Building relationships is the key to classroom management. I am a firm believer in this basic foundation of sound teaching. Knowing the goals and interests of your students and tailor-making your lesson plans to engage with their unique learning styles makes any job of an educator easier in the long run when students exit your classroom with a stronger academic foothold and sense of citizenship. However, what no one prepared me for is one of the biggest roadblocks in education and engagement: multiple Chromebook tabs and the cellphone. 

Technology in the classroom is supposed to make note-taking easier, make finding answers to questions quicker and give students the ability to access multiple resources with a couple of keystrokes. You don’t have to go to the library to access news articles, academic articles or differing viewpoints on topics, you can flip open your Chromebook and access all of that information within a 45-minute lesson. However, you can also access Snapchat, Instagram, Youtube, the addicting snake game and even different sports games that are going on in the world. I have had to stop multiple students from accessing football games while I’m talking about Social Studies topics. The solution is not to ask students to put all technology away and keep your classroom a device-free zone. Most jobs after our students graduate high school involve devices and tech tools, we need to teach students how to use it responsibly. 

I have had basic classroom rules since I have started teaching: be responsible, be respectful and be engaged. However, over time and with the aid of a graduate-level class I’m taking at the University of St. Francis (EEND675), I realize that I need tech rules in my classroom as well. 

Rule Number One: Put your cell phone away. You don’t need it on your desk. You don’t need it in your lap. You can zip it away in your bookbag. You don’t need to feel it vibrate. You are not trading stocks or writing an investigative journalism piece, the cell phone can wait, silently, in your backpack. I have about an 80% success rate with this rule in the classroom. Other students need constant reminders but they do put the cellphone away from sight once I remind them. 
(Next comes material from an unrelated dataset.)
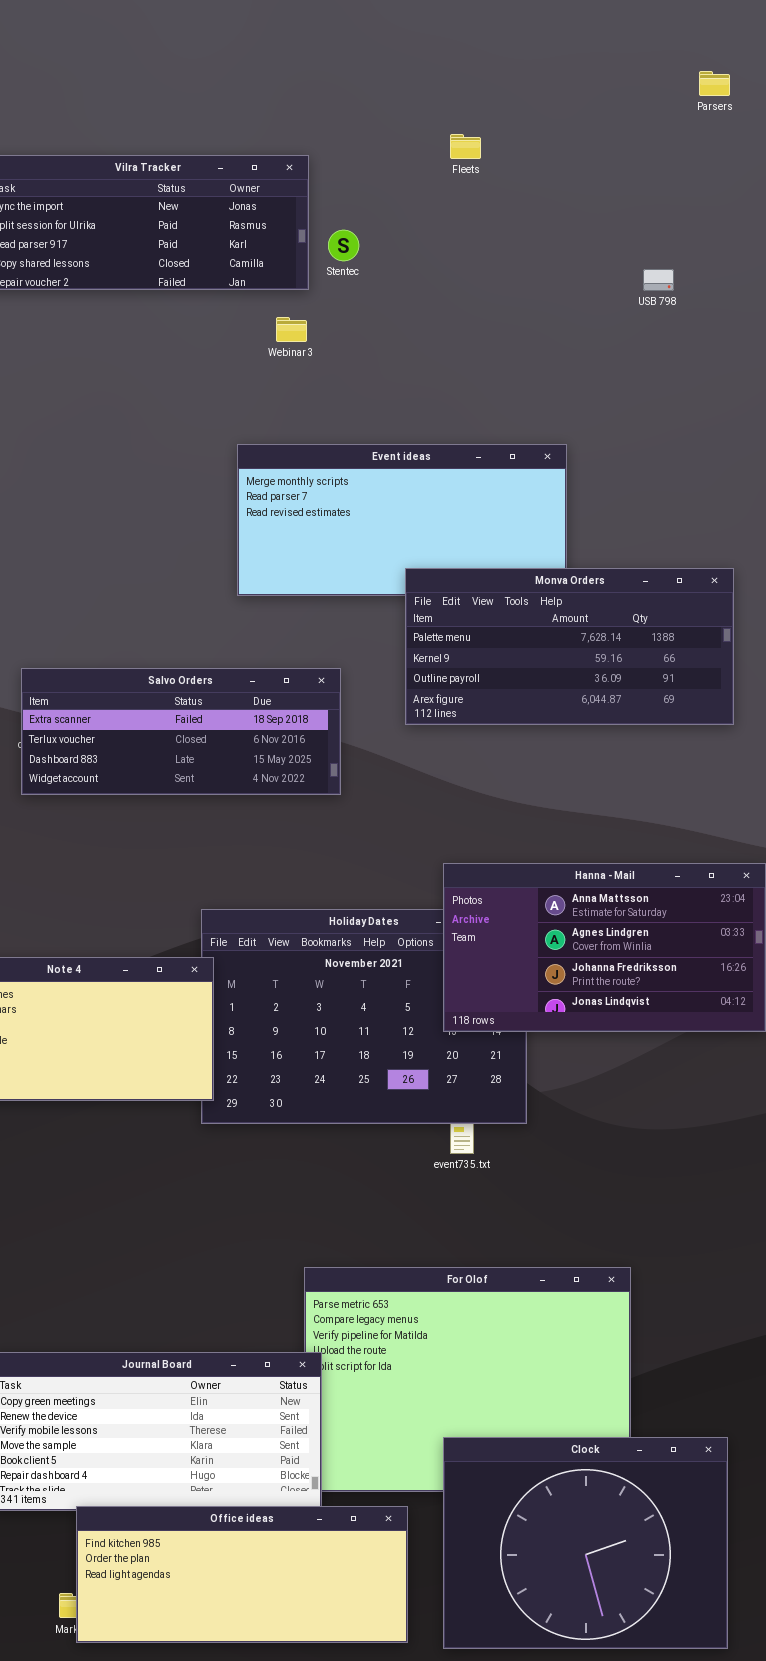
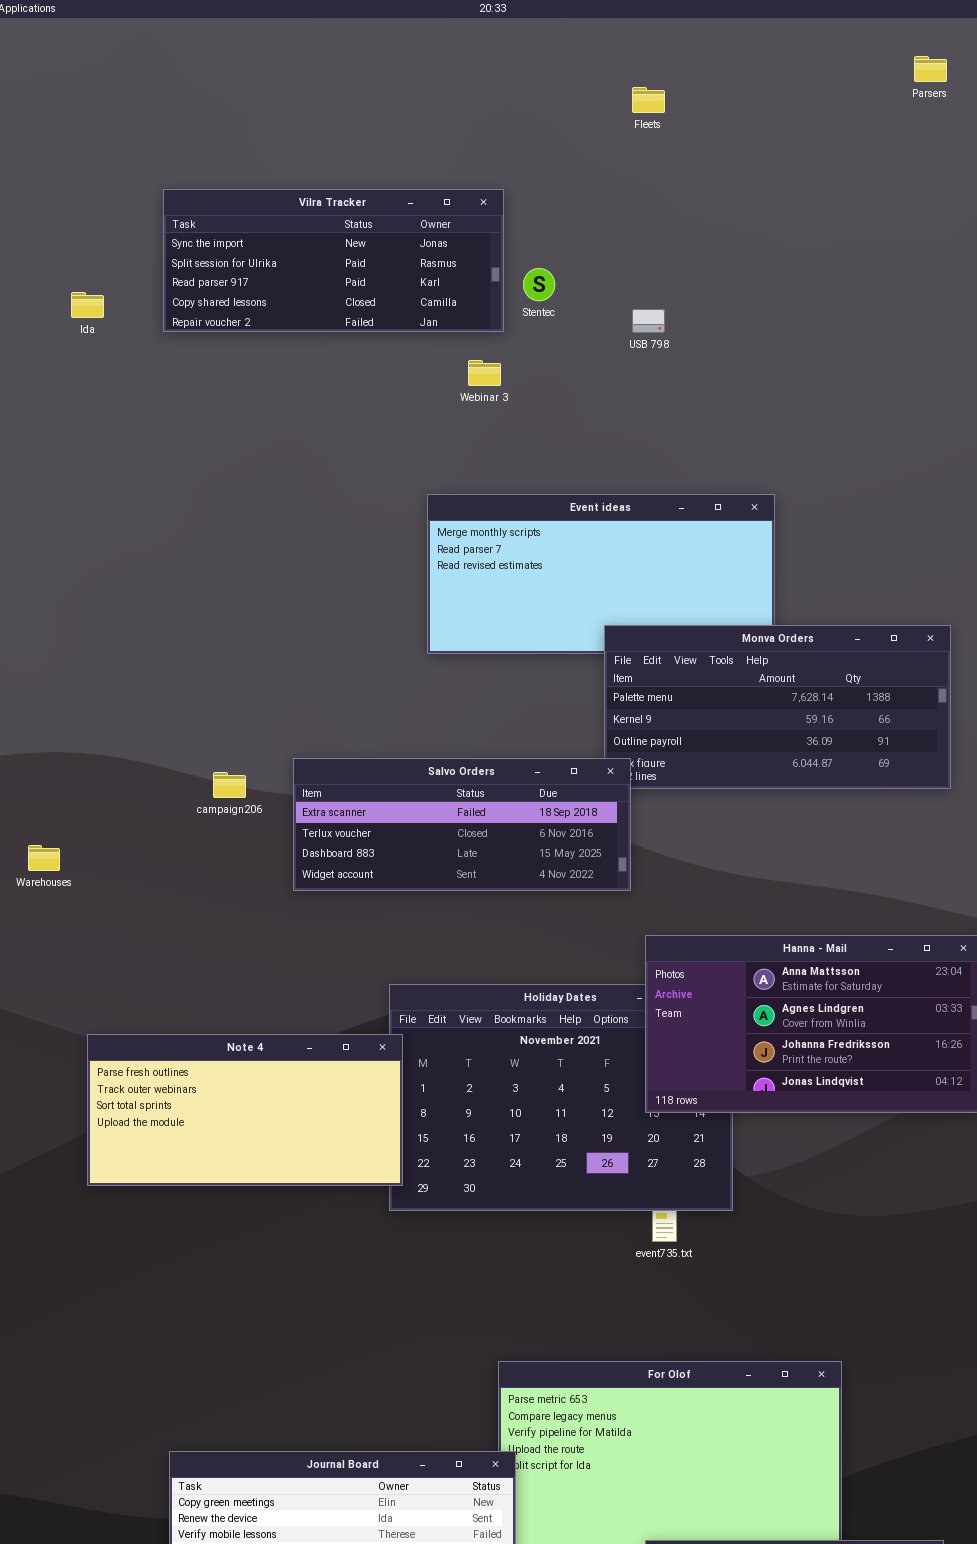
Parsers: [699,71,730,96] -> [914,56,947,82], moved
Fleets: [450,134,481,159] -> [632,87,665,113], moved
USB 798: [643,269,674,291] -> [632,309,665,333], moved
Salvo Orders: [21,668,341,795] -> [293,758,631,891], moved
Rule Number Two: Look to the daily agenda regarding Chromebook use. Every lesson in my class does not use a device. Sometimes you need your Chromebook and sometimes you don’t. We might even use it for 5 minutes for a quick Google Form check or for the whole period while you are researching for a project. Green means use the device, yellow means place it on your desk, and red means you don’t need it during today’s lesson. 

The Last Rule: If your Chromebook isn’t on you, you cannot use your cellphone. You need to be responsible for bringing your educational device fully charged, just like you remembered to bring your cell phone fully charged. Since a cell phone is not an educational device, you can use paper and a writing utensil, just like when I was in school and walked 5 miles in the snow to go anywhere, with no shoes too (add another old school reference for drama).

Hopefully, with these rules, responsible technology use can be shared amongst the teacher and students and an effective learning environment with tech tools will be an opportunity and not a hindrance.